In “New Moons, Old Ballads, and Prophetic Dialogues in Coleridge’s ‘Dejection: An Ode,” R.A. Benthall states that “the dramatic arc of ‘Dejection’ in large part dramatizes an attempt to see clearly how verbal and phenomenal worlds relate, collide, or whether they interact at all” (613). The conclusion that Coleridge reaches in this poem is that it is the responsibility of humans, not of the surrounding nature, to create and sustain their own internal happiness. However, as the poet-creator of the work, Coleridge is able to move between these two states (nature and the inner life) with ease, suggesting that the two may not be in a cause and effect relationship, but they are indeed equally accessible to the imaginative soul.

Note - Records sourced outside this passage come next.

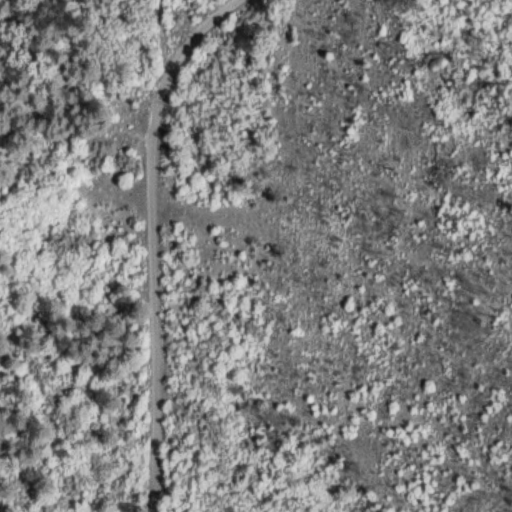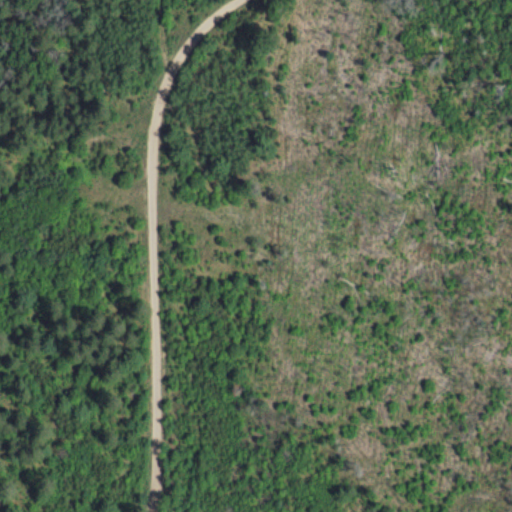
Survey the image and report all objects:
road: (204, 45)
road: (159, 255)
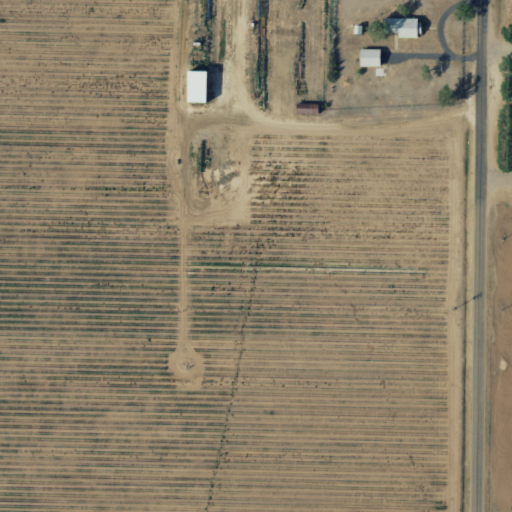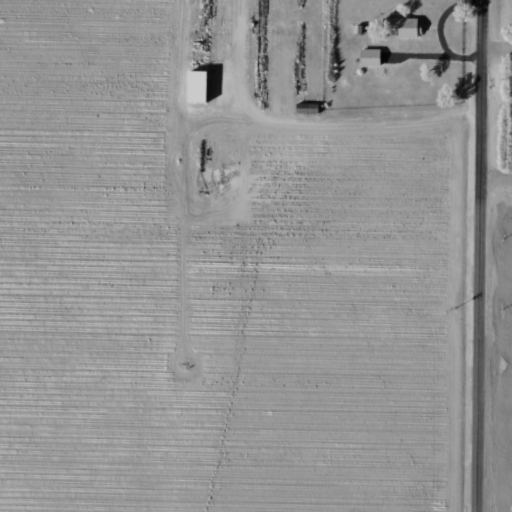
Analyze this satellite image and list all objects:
building: (402, 25)
building: (371, 56)
road: (480, 256)
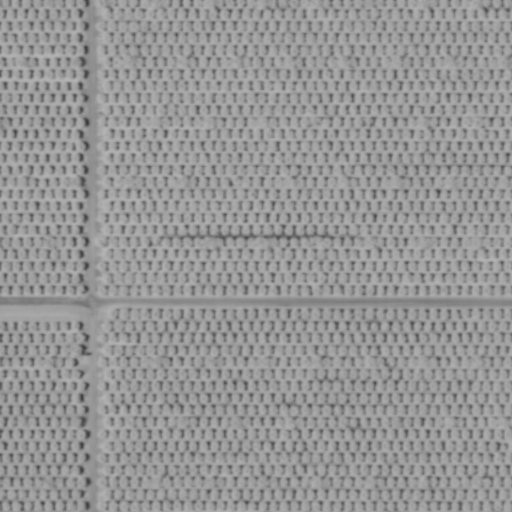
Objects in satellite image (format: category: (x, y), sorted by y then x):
road: (87, 255)
crop: (255, 255)
road: (255, 306)
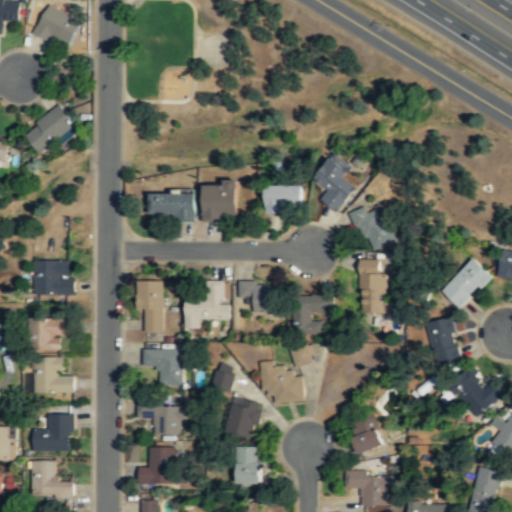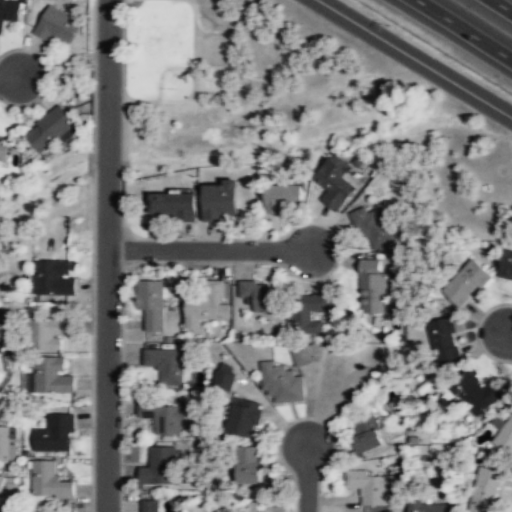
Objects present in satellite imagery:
road: (503, 5)
building: (9, 10)
building: (55, 24)
building: (55, 24)
road: (465, 29)
park: (165, 49)
park: (209, 49)
street lamp: (91, 50)
road: (415, 58)
road: (12, 78)
road: (194, 80)
building: (47, 128)
building: (48, 129)
building: (3, 147)
building: (2, 148)
building: (335, 181)
building: (333, 183)
building: (279, 197)
building: (282, 197)
building: (218, 199)
building: (219, 199)
building: (172, 204)
building: (174, 204)
building: (374, 225)
building: (373, 226)
road: (210, 248)
road: (106, 255)
building: (505, 264)
building: (506, 264)
building: (52, 276)
building: (51, 277)
building: (465, 282)
building: (467, 283)
building: (373, 285)
building: (371, 286)
building: (259, 295)
building: (261, 296)
building: (151, 303)
building: (151, 304)
building: (207, 304)
building: (208, 305)
building: (310, 311)
building: (309, 312)
building: (0, 314)
building: (49, 332)
building: (50, 332)
road: (508, 335)
building: (441, 340)
building: (444, 341)
building: (302, 354)
building: (302, 355)
building: (165, 364)
building: (166, 365)
building: (49, 374)
building: (50, 375)
building: (223, 376)
building: (225, 376)
building: (282, 381)
building: (280, 382)
building: (476, 392)
building: (476, 394)
building: (163, 416)
building: (243, 417)
building: (245, 417)
building: (163, 418)
building: (365, 432)
building: (53, 433)
building: (366, 434)
building: (503, 434)
building: (54, 435)
building: (505, 437)
building: (7, 443)
building: (7, 445)
building: (246, 464)
building: (249, 464)
building: (158, 466)
building: (158, 468)
road: (307, 477)
building: (48, 480)
building: (48, 481)
building: (7, 483)
building: (369, 486)
building: (372, 487)
building: (484, 489)
building: (486, 489)
building: (147, 505)
building: (147, 506)
building: (429, 506)
building: (427, 507)
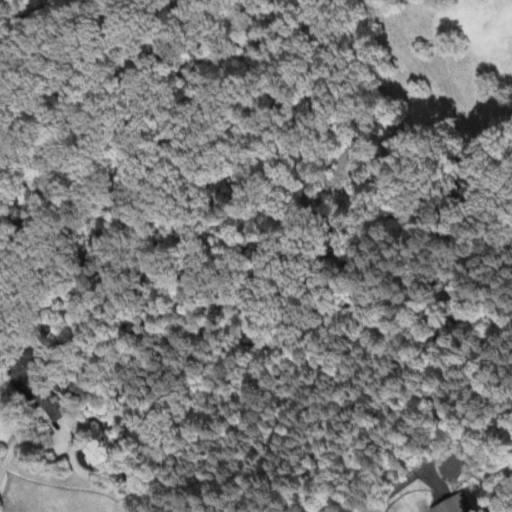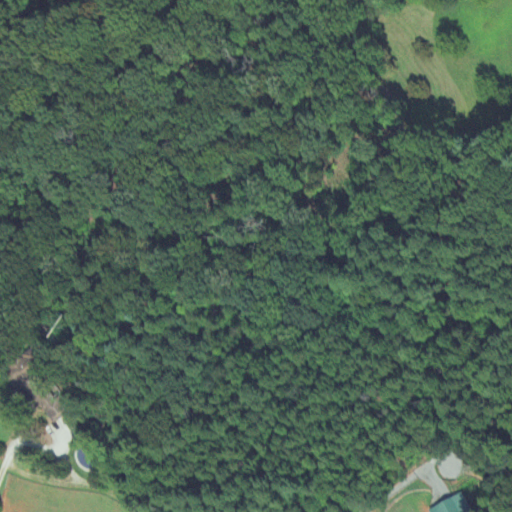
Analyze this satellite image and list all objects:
road: (400, 125)
road: (26, 442)
road: (26, 503)
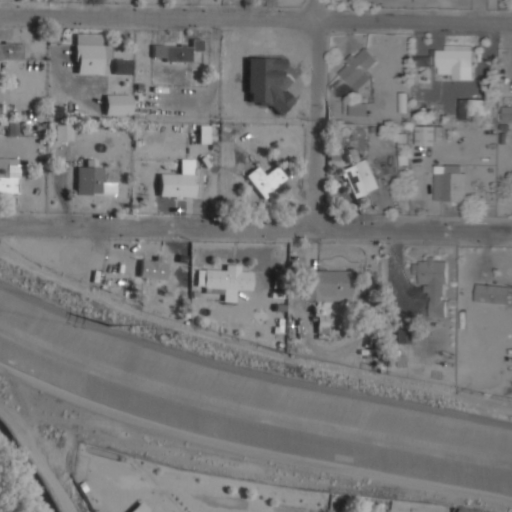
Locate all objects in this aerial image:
road: (256, 19)
building: (10, 50)
building: (11, 50)
building: (176, 50)
building: (176, 51)
building: (90, 53)
building: (450, 55)
building: (87, 56)
building: (426, 59)
building: (457, 60)
building: (122, 66)
building: (359, 67)
building: (357, 68)
building: (119, 102)
building: (117, 104)
building: (475, 107)
building: (359, 108)
building: (359, 108)
building: (476, 108)
building: (507, 112)
road: (320, 114)
building: (12, 129)
building: (62, 131)
building: (63, 131)
building: (425, 135)
building: (426, 135)
building: (402, 140)
building: (89, 178)
building: (266, 178)
building: (360, 178)
building: (360, 178)
building: (265, 179)
building: (89, 180)
building: (178, 180)
building: (178, 180)
building: (9, 182)
building: (450, 182)
building: (8, 183)
building: (445, 186)
road: (255, 228)
building: (153, 267)
building: (151, 268)
building: (224, 280)
building: (226, 280)
building: (433, 283)
building: (434, 284)
building: (327, 285)
building: (328, 285)
building: (492, 293)
building: (492, 293)
power tower: (104, 323)
road: (250, 371)
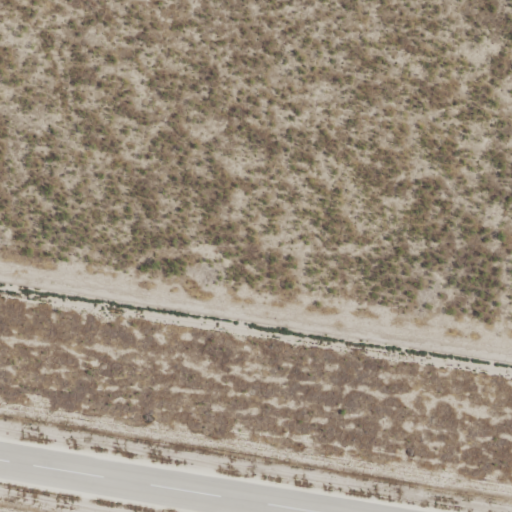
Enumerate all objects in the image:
airport: (238, 410)
airport runway: (160, 484)
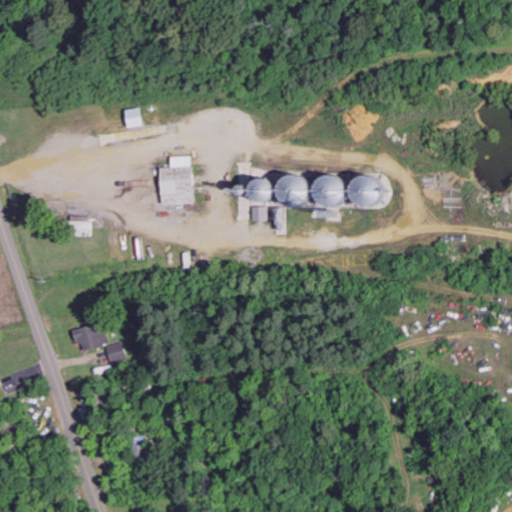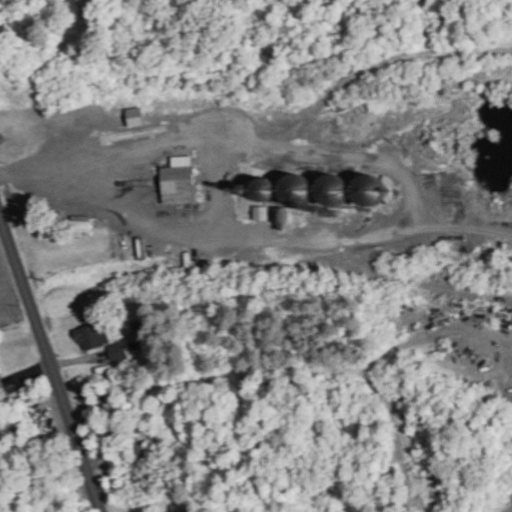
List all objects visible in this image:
building: (180, 182)
building: (261, 189)
building: (293, 190)
building: (262, 213)
building: (83, 229)
building: (90, 338)
road: (50, 362)
building: (1, 385)
road: (334, 391)
road: (181, 404)
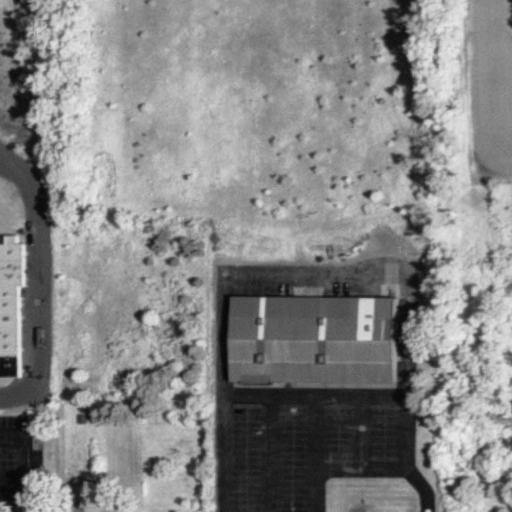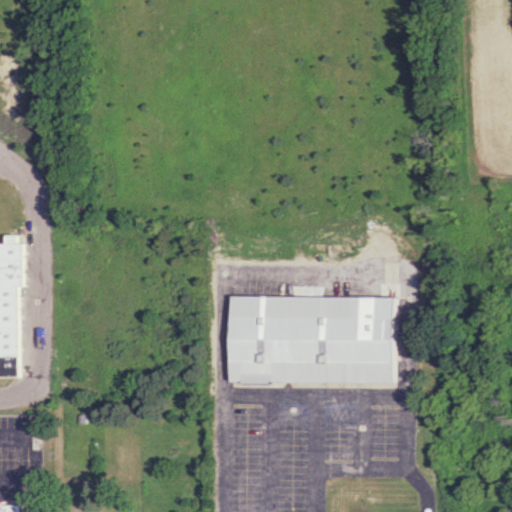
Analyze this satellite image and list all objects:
road: (37, 280)
building: (10, 308)
building: (11, 308)
building: (313, 339)
building: (309, 340)
road: (378, 397)
road: (308, 434)
road: (362, 434)
road: (418, 483)
building: (8, 508)
building: (10, 508)
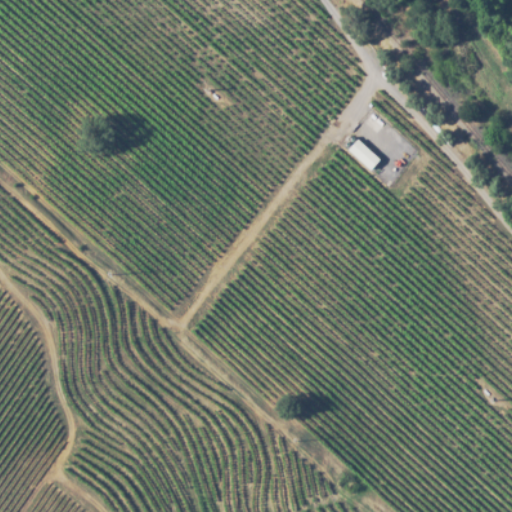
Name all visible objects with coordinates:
railway: (438, 87)
building: (365, 155)
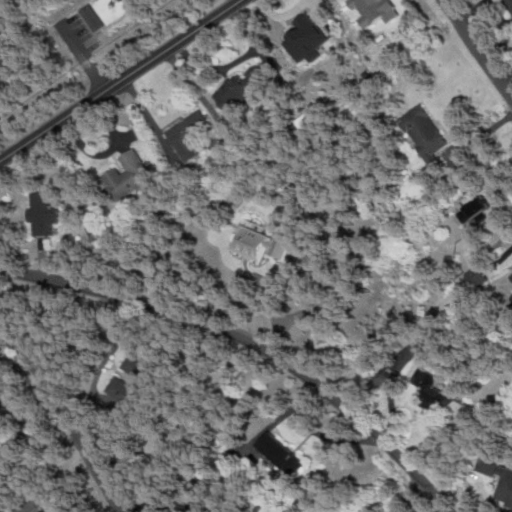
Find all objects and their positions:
building: (509, 2)
building: (96, 16)
building: (310, 38)
road: (469, 56)
road: (125, 75)
building: (243, 86)
building: (427, 129)
building: (191, 133)
building: (129, 174)
building: (478, 210)
building: (46, 212)
building: (262, 243)
building: (511, 273)
building: (484, 274)
road: (252, 341)
building: (132, 377)
building: (438, 399)
road: (52, 424)
building: (285, 453)
building: (502, 473)
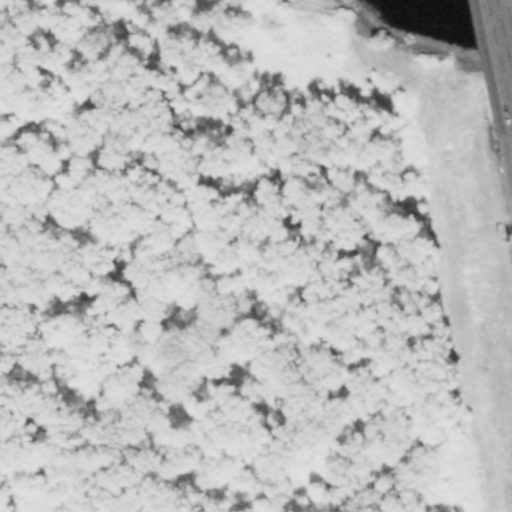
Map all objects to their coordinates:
road: (508, 16)
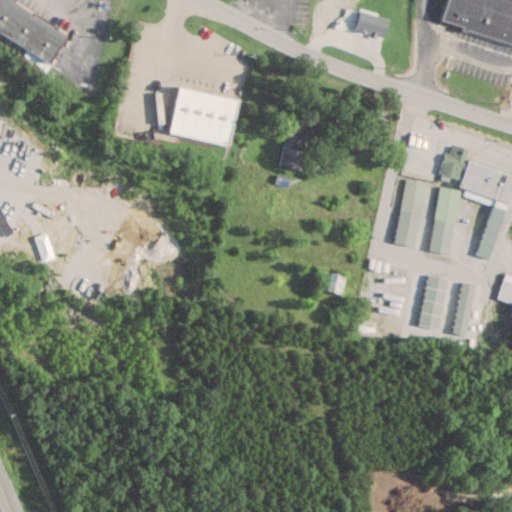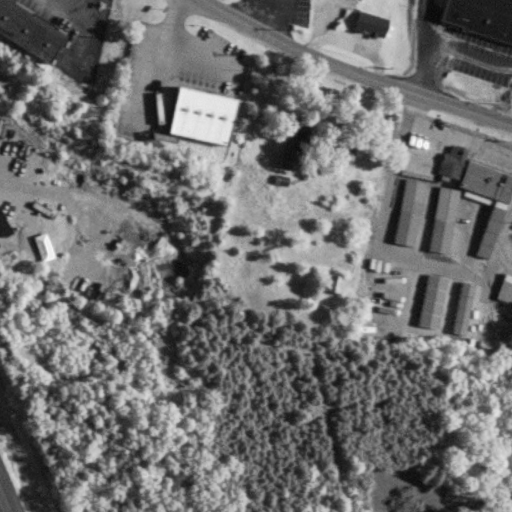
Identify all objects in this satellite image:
road: (257, 13)
building: (479, 17)
road: (455, 26)
building: (28, 29)
road: (355, 72)
building: (198, 115)
building: (292, 143)
building: (477, 189)
building: (407, 211)
building: (441, 219)
road: (392, 249)
building: (328, 281)
building: (504, 288)
building: (429, 300)
building: (460, 307)
road: (5, 500)
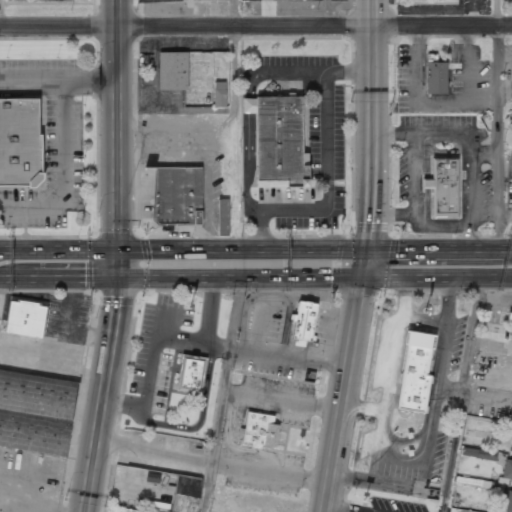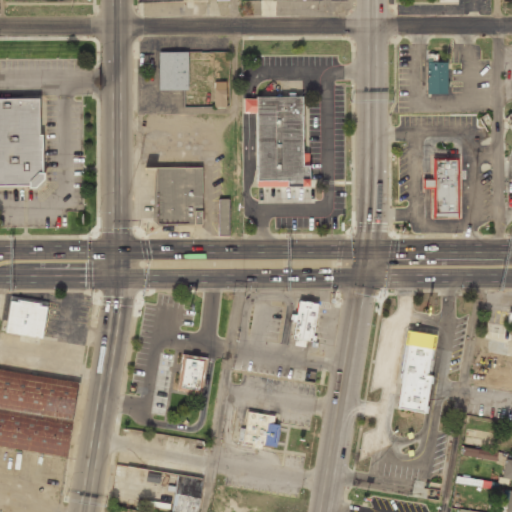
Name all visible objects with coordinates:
building: (159, 0)
building: (221, 0)
building: (221, 1)
road: (492, 12)
road: (235, 13)
road: (0, 14)
road: (255, 25)
building: (172, 71)
building: (172, 72)
building: (436, 78)
building: (436, 78)
building: (219, 94)
building: (219, 95)
road: (115, 123)
road: (369, 124)
building: (19, 141)
building: (278, 141)
building: (280, 145)
building: (22, 146)
building: (443, 187)
building: (444, 188)
building: (178, 195)
building: (179, 198)
building: (223, 217)
building: (223, 217)
road: (57, 248)
traffic signals: (115, 248)
road: (239, 248)
road: (438, 248)
traffic signals: (364, 249)
road: (115, 263)
road: (362, 263)
road: (58, 278)
traffic signals: (116, 278)
road: (238, 278)
traffic signals: (360, 278)
road: (436, 278)
road: (271, 297)
road: (166, 317)
building: (25, 318)
building: (509, 318)
building: (26, 319)
building: (509, 319)
building: (305, 323)
building: (302, 324)
road: (258, 329)
road: (156, 338)
road: (274, 355)
building: (414, 372)
building: (190, 373)
building: (190, 375)
building: (415, 378)
road: (100, 395)
road: (221, 395)
road: (340, 395)
road: (462, 395)
road: (280, 398)
building: (35, 412)
building: (36, 413)
road: (200, 416)
building: (258, 430)
building: (259, 430)
road: (231, 442)
building: (479, 453)
road: (209, 461)
building: (507, 469)
building: (185, 494)
building: (508, 502)
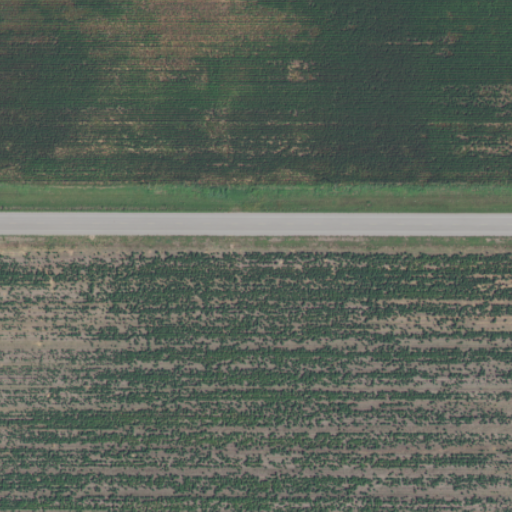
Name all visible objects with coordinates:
road: (256, 227)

The power of imagination/dreams, another recurring motif in Coleridge’s work, is also prominent in “Dejection.” The one thing that Coleridge particularly misses is his power of imagination and the ability to pretend that he is happy. Interestingly, Benthall highlights “the irony implicit in the fact that Coleridge should write a poem about the inability to create” (613). Coleridge’s mention of the healing powers of sleep in the last stanza and his claim that he will not go to sleep tonight (and most likely cannot because of his depression) both suggest that dreams offer a portal to happiness. This implication could be the reason why Coleridge wishes for his beloved Lady to have a peaceful night of sleep.